1968 - 40 anos depois
Por Antônio Capistrano

O grande cineasta italiano Bernardo Bertolucci realizou a pré-estréia no Festival de Veneza, (2004) na Itália, do seu filme "Os sonhadores", que trata do período mais fértil e inquietante do pós-guerra, que tem o seu ápice em 1968. Estou ansioso para assistir a esta película, por diversos motivos. Entre eles, ver como a genialidade de Bertolucci retrata um dos períodos mais transformadores do século XX, só comparado, a meu ver, com a bela época da década de 20 na Europa, e que, aqui no Brasil, foi também um momento de grande ebulição: o tenentismo, o fortalecimento do movimento operário, a criação do Partido Comunista Brasileiro, a Semana de Arte Moderna, tudo isso culminando com a Revolução de 1930, marco divisor da nossa história. Nesse filme, segundo a imprensa especializada, Bertolucci resgata a história e a importância dos fatos da geração/60, que tinha como característica a aglutinação das pessoas não pela idade, mas, sim, pela afinidade de idéias.


Eu vivi intensamente este período. Os anos sessenta marcam, de forma indelével, a minha vida, principalmente o ano de 1968. Ano da Primavera de Praga - sonho do socialismo democrático, da morte do estudante Edson Luís no Rio de Janeiro, da passeata dos 100 mil, os estudantes nas ruas, as barricadas de Paris, consolidação da figura mítica de Che após seu assassinato na Bolívia, em 1967. Também, ano do meu casamento.

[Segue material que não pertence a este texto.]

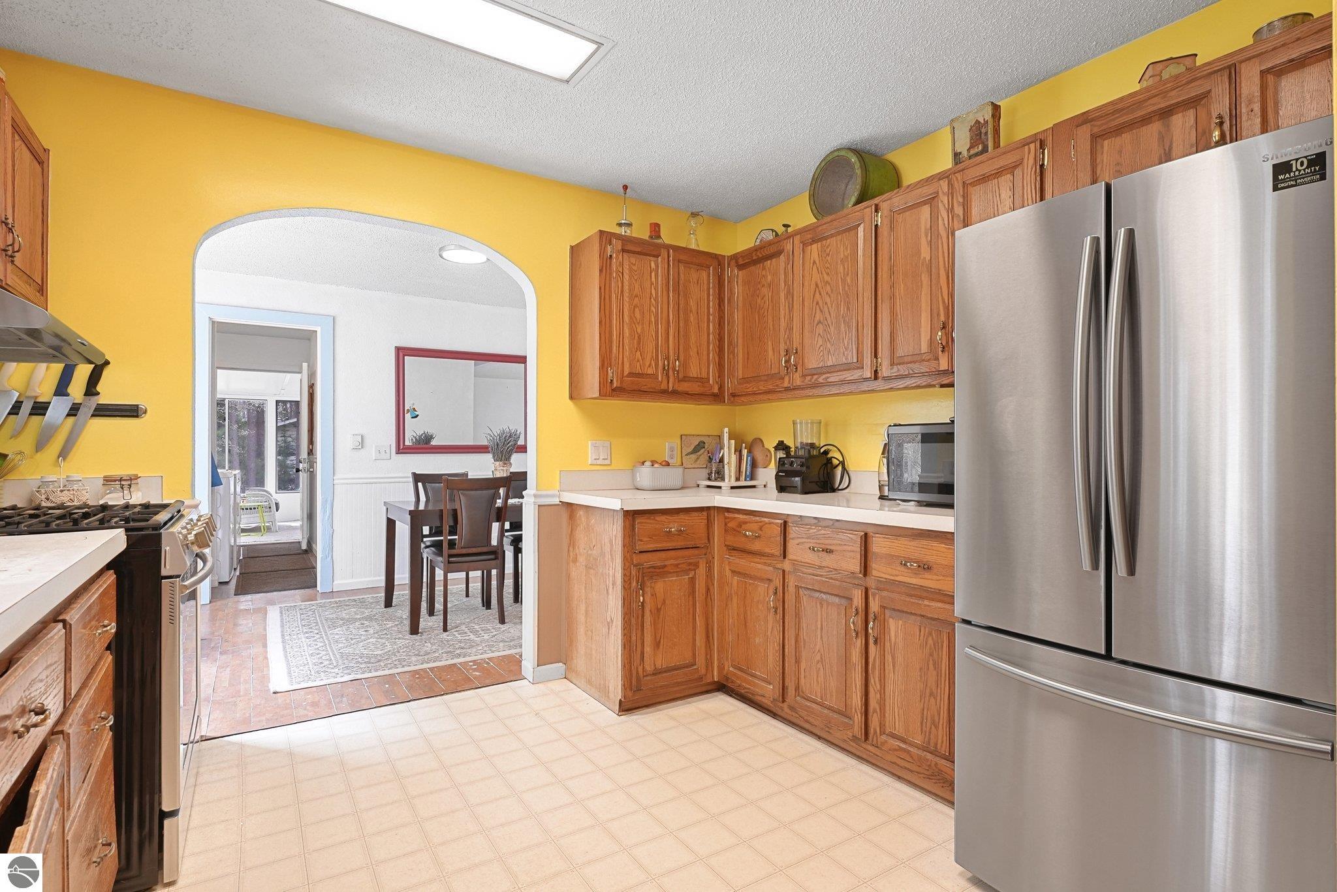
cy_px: 446
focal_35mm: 17
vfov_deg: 69.5
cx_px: 668
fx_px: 643
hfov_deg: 92.3
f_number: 10
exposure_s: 1/20
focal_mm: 17.3
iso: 2000
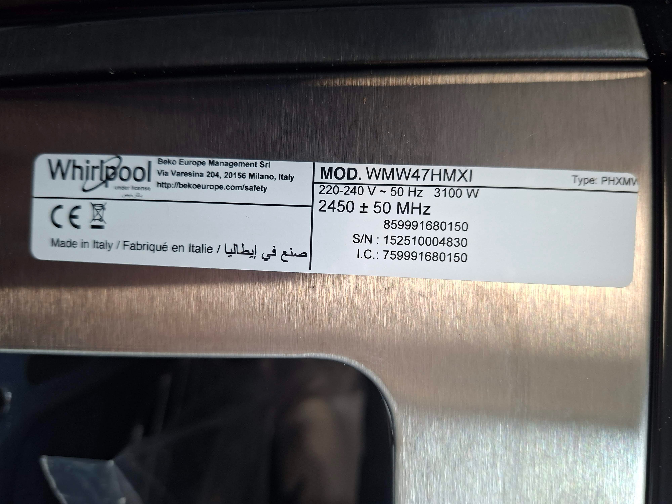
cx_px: 336
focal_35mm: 23
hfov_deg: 73.9
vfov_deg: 58.9
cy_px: 252
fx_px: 446
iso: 250
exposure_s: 1/60
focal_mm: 5.54
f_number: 1.8
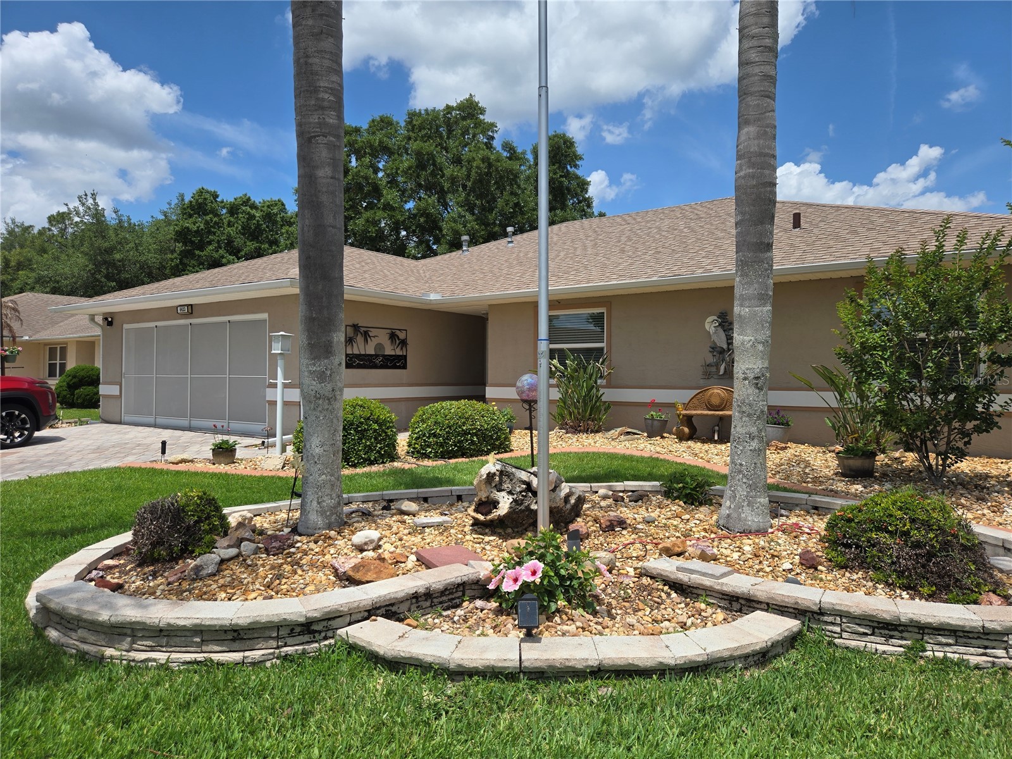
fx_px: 672
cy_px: 380
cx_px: 506
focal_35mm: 23
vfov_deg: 58.9
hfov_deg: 73.9
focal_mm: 5.4
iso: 25
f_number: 1.8
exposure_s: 1/2921
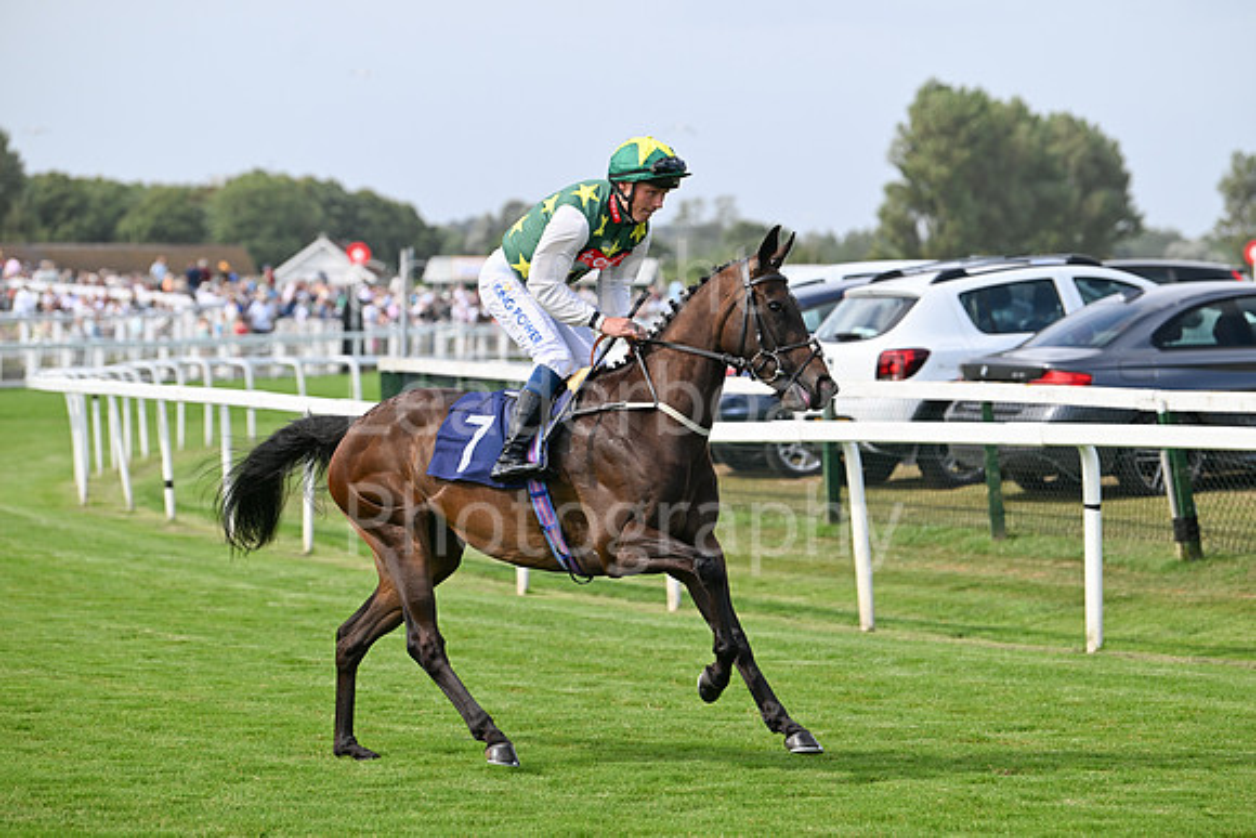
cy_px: 419
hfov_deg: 13.7
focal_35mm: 150
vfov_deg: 9.2
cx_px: 628
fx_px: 5234
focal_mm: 150
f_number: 4.5
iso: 400
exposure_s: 1/2000
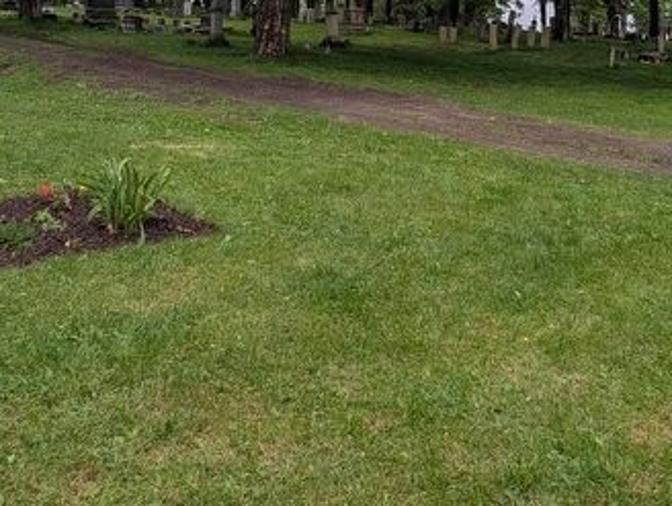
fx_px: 758
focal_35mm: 39
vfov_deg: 34.0
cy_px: 10
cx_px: 343
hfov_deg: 47.8
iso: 52
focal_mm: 2.35
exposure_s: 1/1348
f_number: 2.2
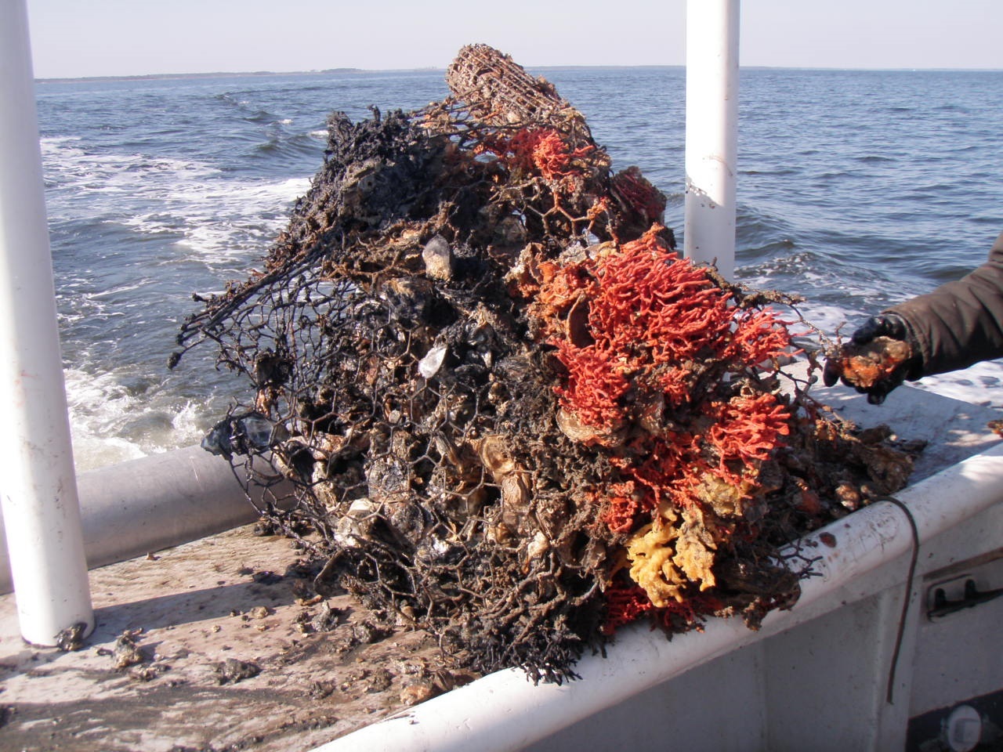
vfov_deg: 37.7
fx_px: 1101
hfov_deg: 49.0
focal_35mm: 38
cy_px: 376
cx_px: 502
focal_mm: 6.7
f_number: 3.5
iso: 80
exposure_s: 1/400
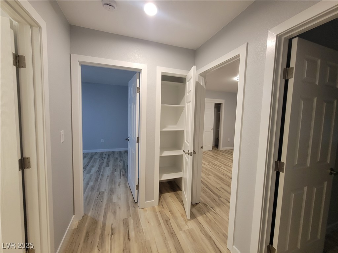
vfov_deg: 89.9
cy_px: 126
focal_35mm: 13
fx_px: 127
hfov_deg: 106.2
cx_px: 169
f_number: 2.2
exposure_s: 1/60
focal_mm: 2.2
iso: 250
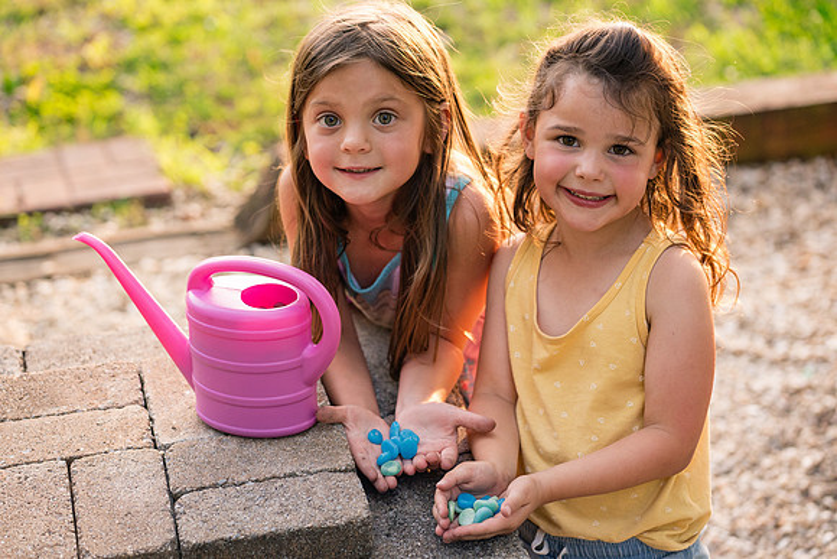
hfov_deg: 23.9
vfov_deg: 16.1
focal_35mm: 85
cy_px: 280
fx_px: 1977
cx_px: 418
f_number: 3.5
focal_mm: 85
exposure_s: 1/400
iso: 1000
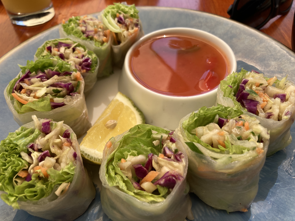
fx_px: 239
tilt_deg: -48.8
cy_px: 110
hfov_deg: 63.4
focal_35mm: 28
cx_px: 148
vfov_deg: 49.7
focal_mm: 3.99
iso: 20
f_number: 1.8
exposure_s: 1/558
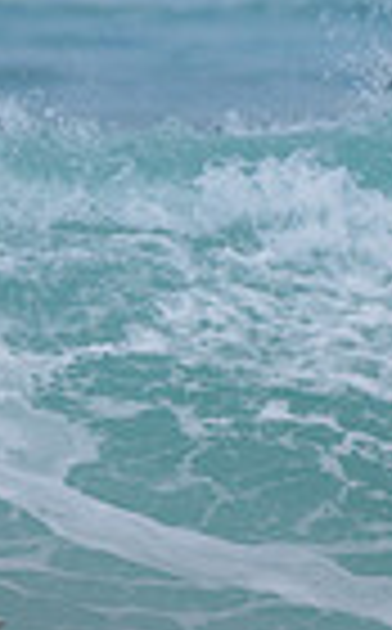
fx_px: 44489
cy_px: 269
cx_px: -531
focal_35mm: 2592
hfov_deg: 0.5
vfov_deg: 0.8
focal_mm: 500
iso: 280
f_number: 5.6
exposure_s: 1/2000
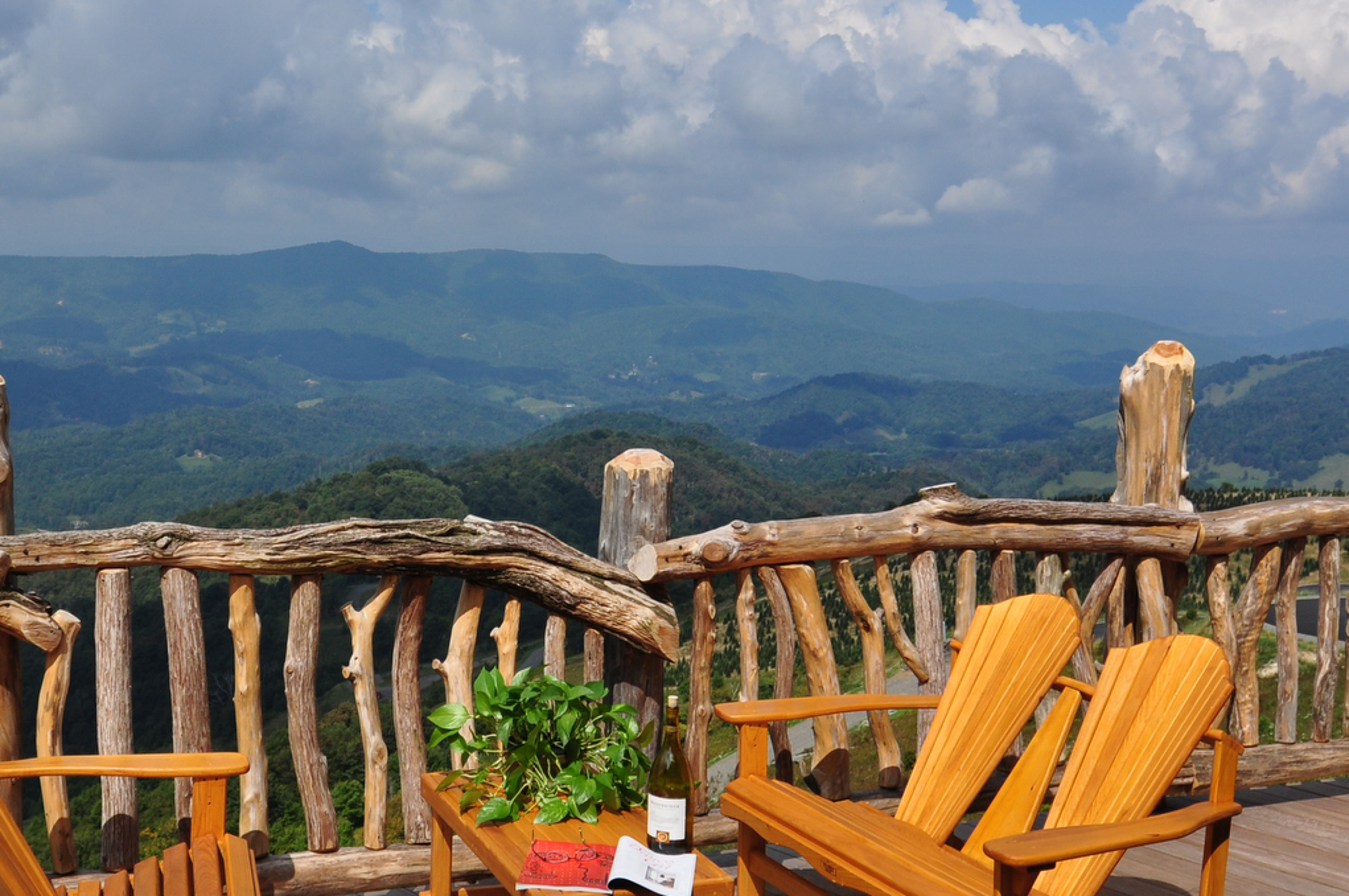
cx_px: 497
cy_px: 365
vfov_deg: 28.0
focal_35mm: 48
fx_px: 1794
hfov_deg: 40.9
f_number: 8
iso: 200
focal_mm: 17
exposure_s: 1/1250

Eu estava com 21 anos, militante do Partido Comunista Brasileiro, estudava no Atheneu, freqüentador das Cocadas (Praça Kennedy), centro efervescente de todas as tendências ideológicas, espaço democrático da capital, encontro de todas as tribos; esquerda, direita e centro, dos existencialistas, leitores de Jean-Paul Sartre e de Albert Camuns. Dos católicos leitores do grande Alceu de Amoroso Lima ou do reacionário Gustavo Corção. Dos socialistas seguidores de Antonio Gramsci, Roger Garaudy, George Luckás, dos trotskistas, stalinistas, maoístas, fidelistas, leninistas, dos integralistas de Plínio Salgado, dos adeptos de todas as religiões e credos, os apaixonados pela Sétima Arte, os apreciadores de uma boa leitura, os torcedores fanáticos do futebol e dos fregueses dos bares da bela e inesquecível vida provinciana da nossa capital.
1968, ano que marcou a minha geração, que, como todas as gerações, era revolucionária. Geração que foi para as ruas na luta contra as repressões de todos os tipos, na busca de novos caminhos de liberdade e de justiça social. Geração que lutou contra as guerras, na defesa da paz em todo o mundo. Geração que gostava dos Beatles e dos Rolling Stones, que lutava contra a guerra do Vietnã e contra o racismo em todas as partes do mundo. Geração que adorava Glauber e o Cinema Novo, que vibrava com as composições de Vandré (Para não dizer que não falei das flores), e as de Chico (A Banda), as de Caetano (É Proibido Proibir), geração que admirava a Jovem Guarda através das canções do seu ídolo Roberto Carlos, que descobria na literatura os grandes escritores regionalistas - Jorge Amado com a sua famosa trilogia "Subterrâneos da Liberdade". Graciliano Ramos com seu estilo apurado, relatando o flagelo dos retirantes através do seu grande romance, "Vidas Secas". Rachel de Queiroz, mostrando com o "Quinze" a vida dos nordestino do semi-árido no período da seca. José Bezerra Gomes, retratando o Seridó dos algodoais através de "Ouro Branco". José Lins do Rego, o romancista do cotidiano dos canaviais, dos meninos de engenho, dos moleques ricardos, dos bangüês, dos engenhos, das usinas e dos coronéis, donos do sertão nordestino. Guimarães Rosa com o seu "Grande Sertão: Veredas" obrigando-nos a consultar Nei Leandro de Castro, através do seu "Universo e Vocabulário do Grande Sertão", ensaio premiado pela ABL, que traduz a linguagem regional de Guimarães Rosa. Geração que recitava poemas de Vinicius, Jorge de Lima, Bandeira, Drumonnd, João Cabral, Thiago de Melo, sem esquecer a poesia concreta e o poema processo de Moacyr Cirne, Anchieta Fernandes, Dailor Varela, Falves, Franklin Capistrano e Haroldo de Campos. É essa a geração/68 que Bertolucci resgata, geração que, como diz a canção, "sem lenço e sem documento", rompeu barreiras e quebrou tabus, preparando o mundo para um novo século e um novo milênio.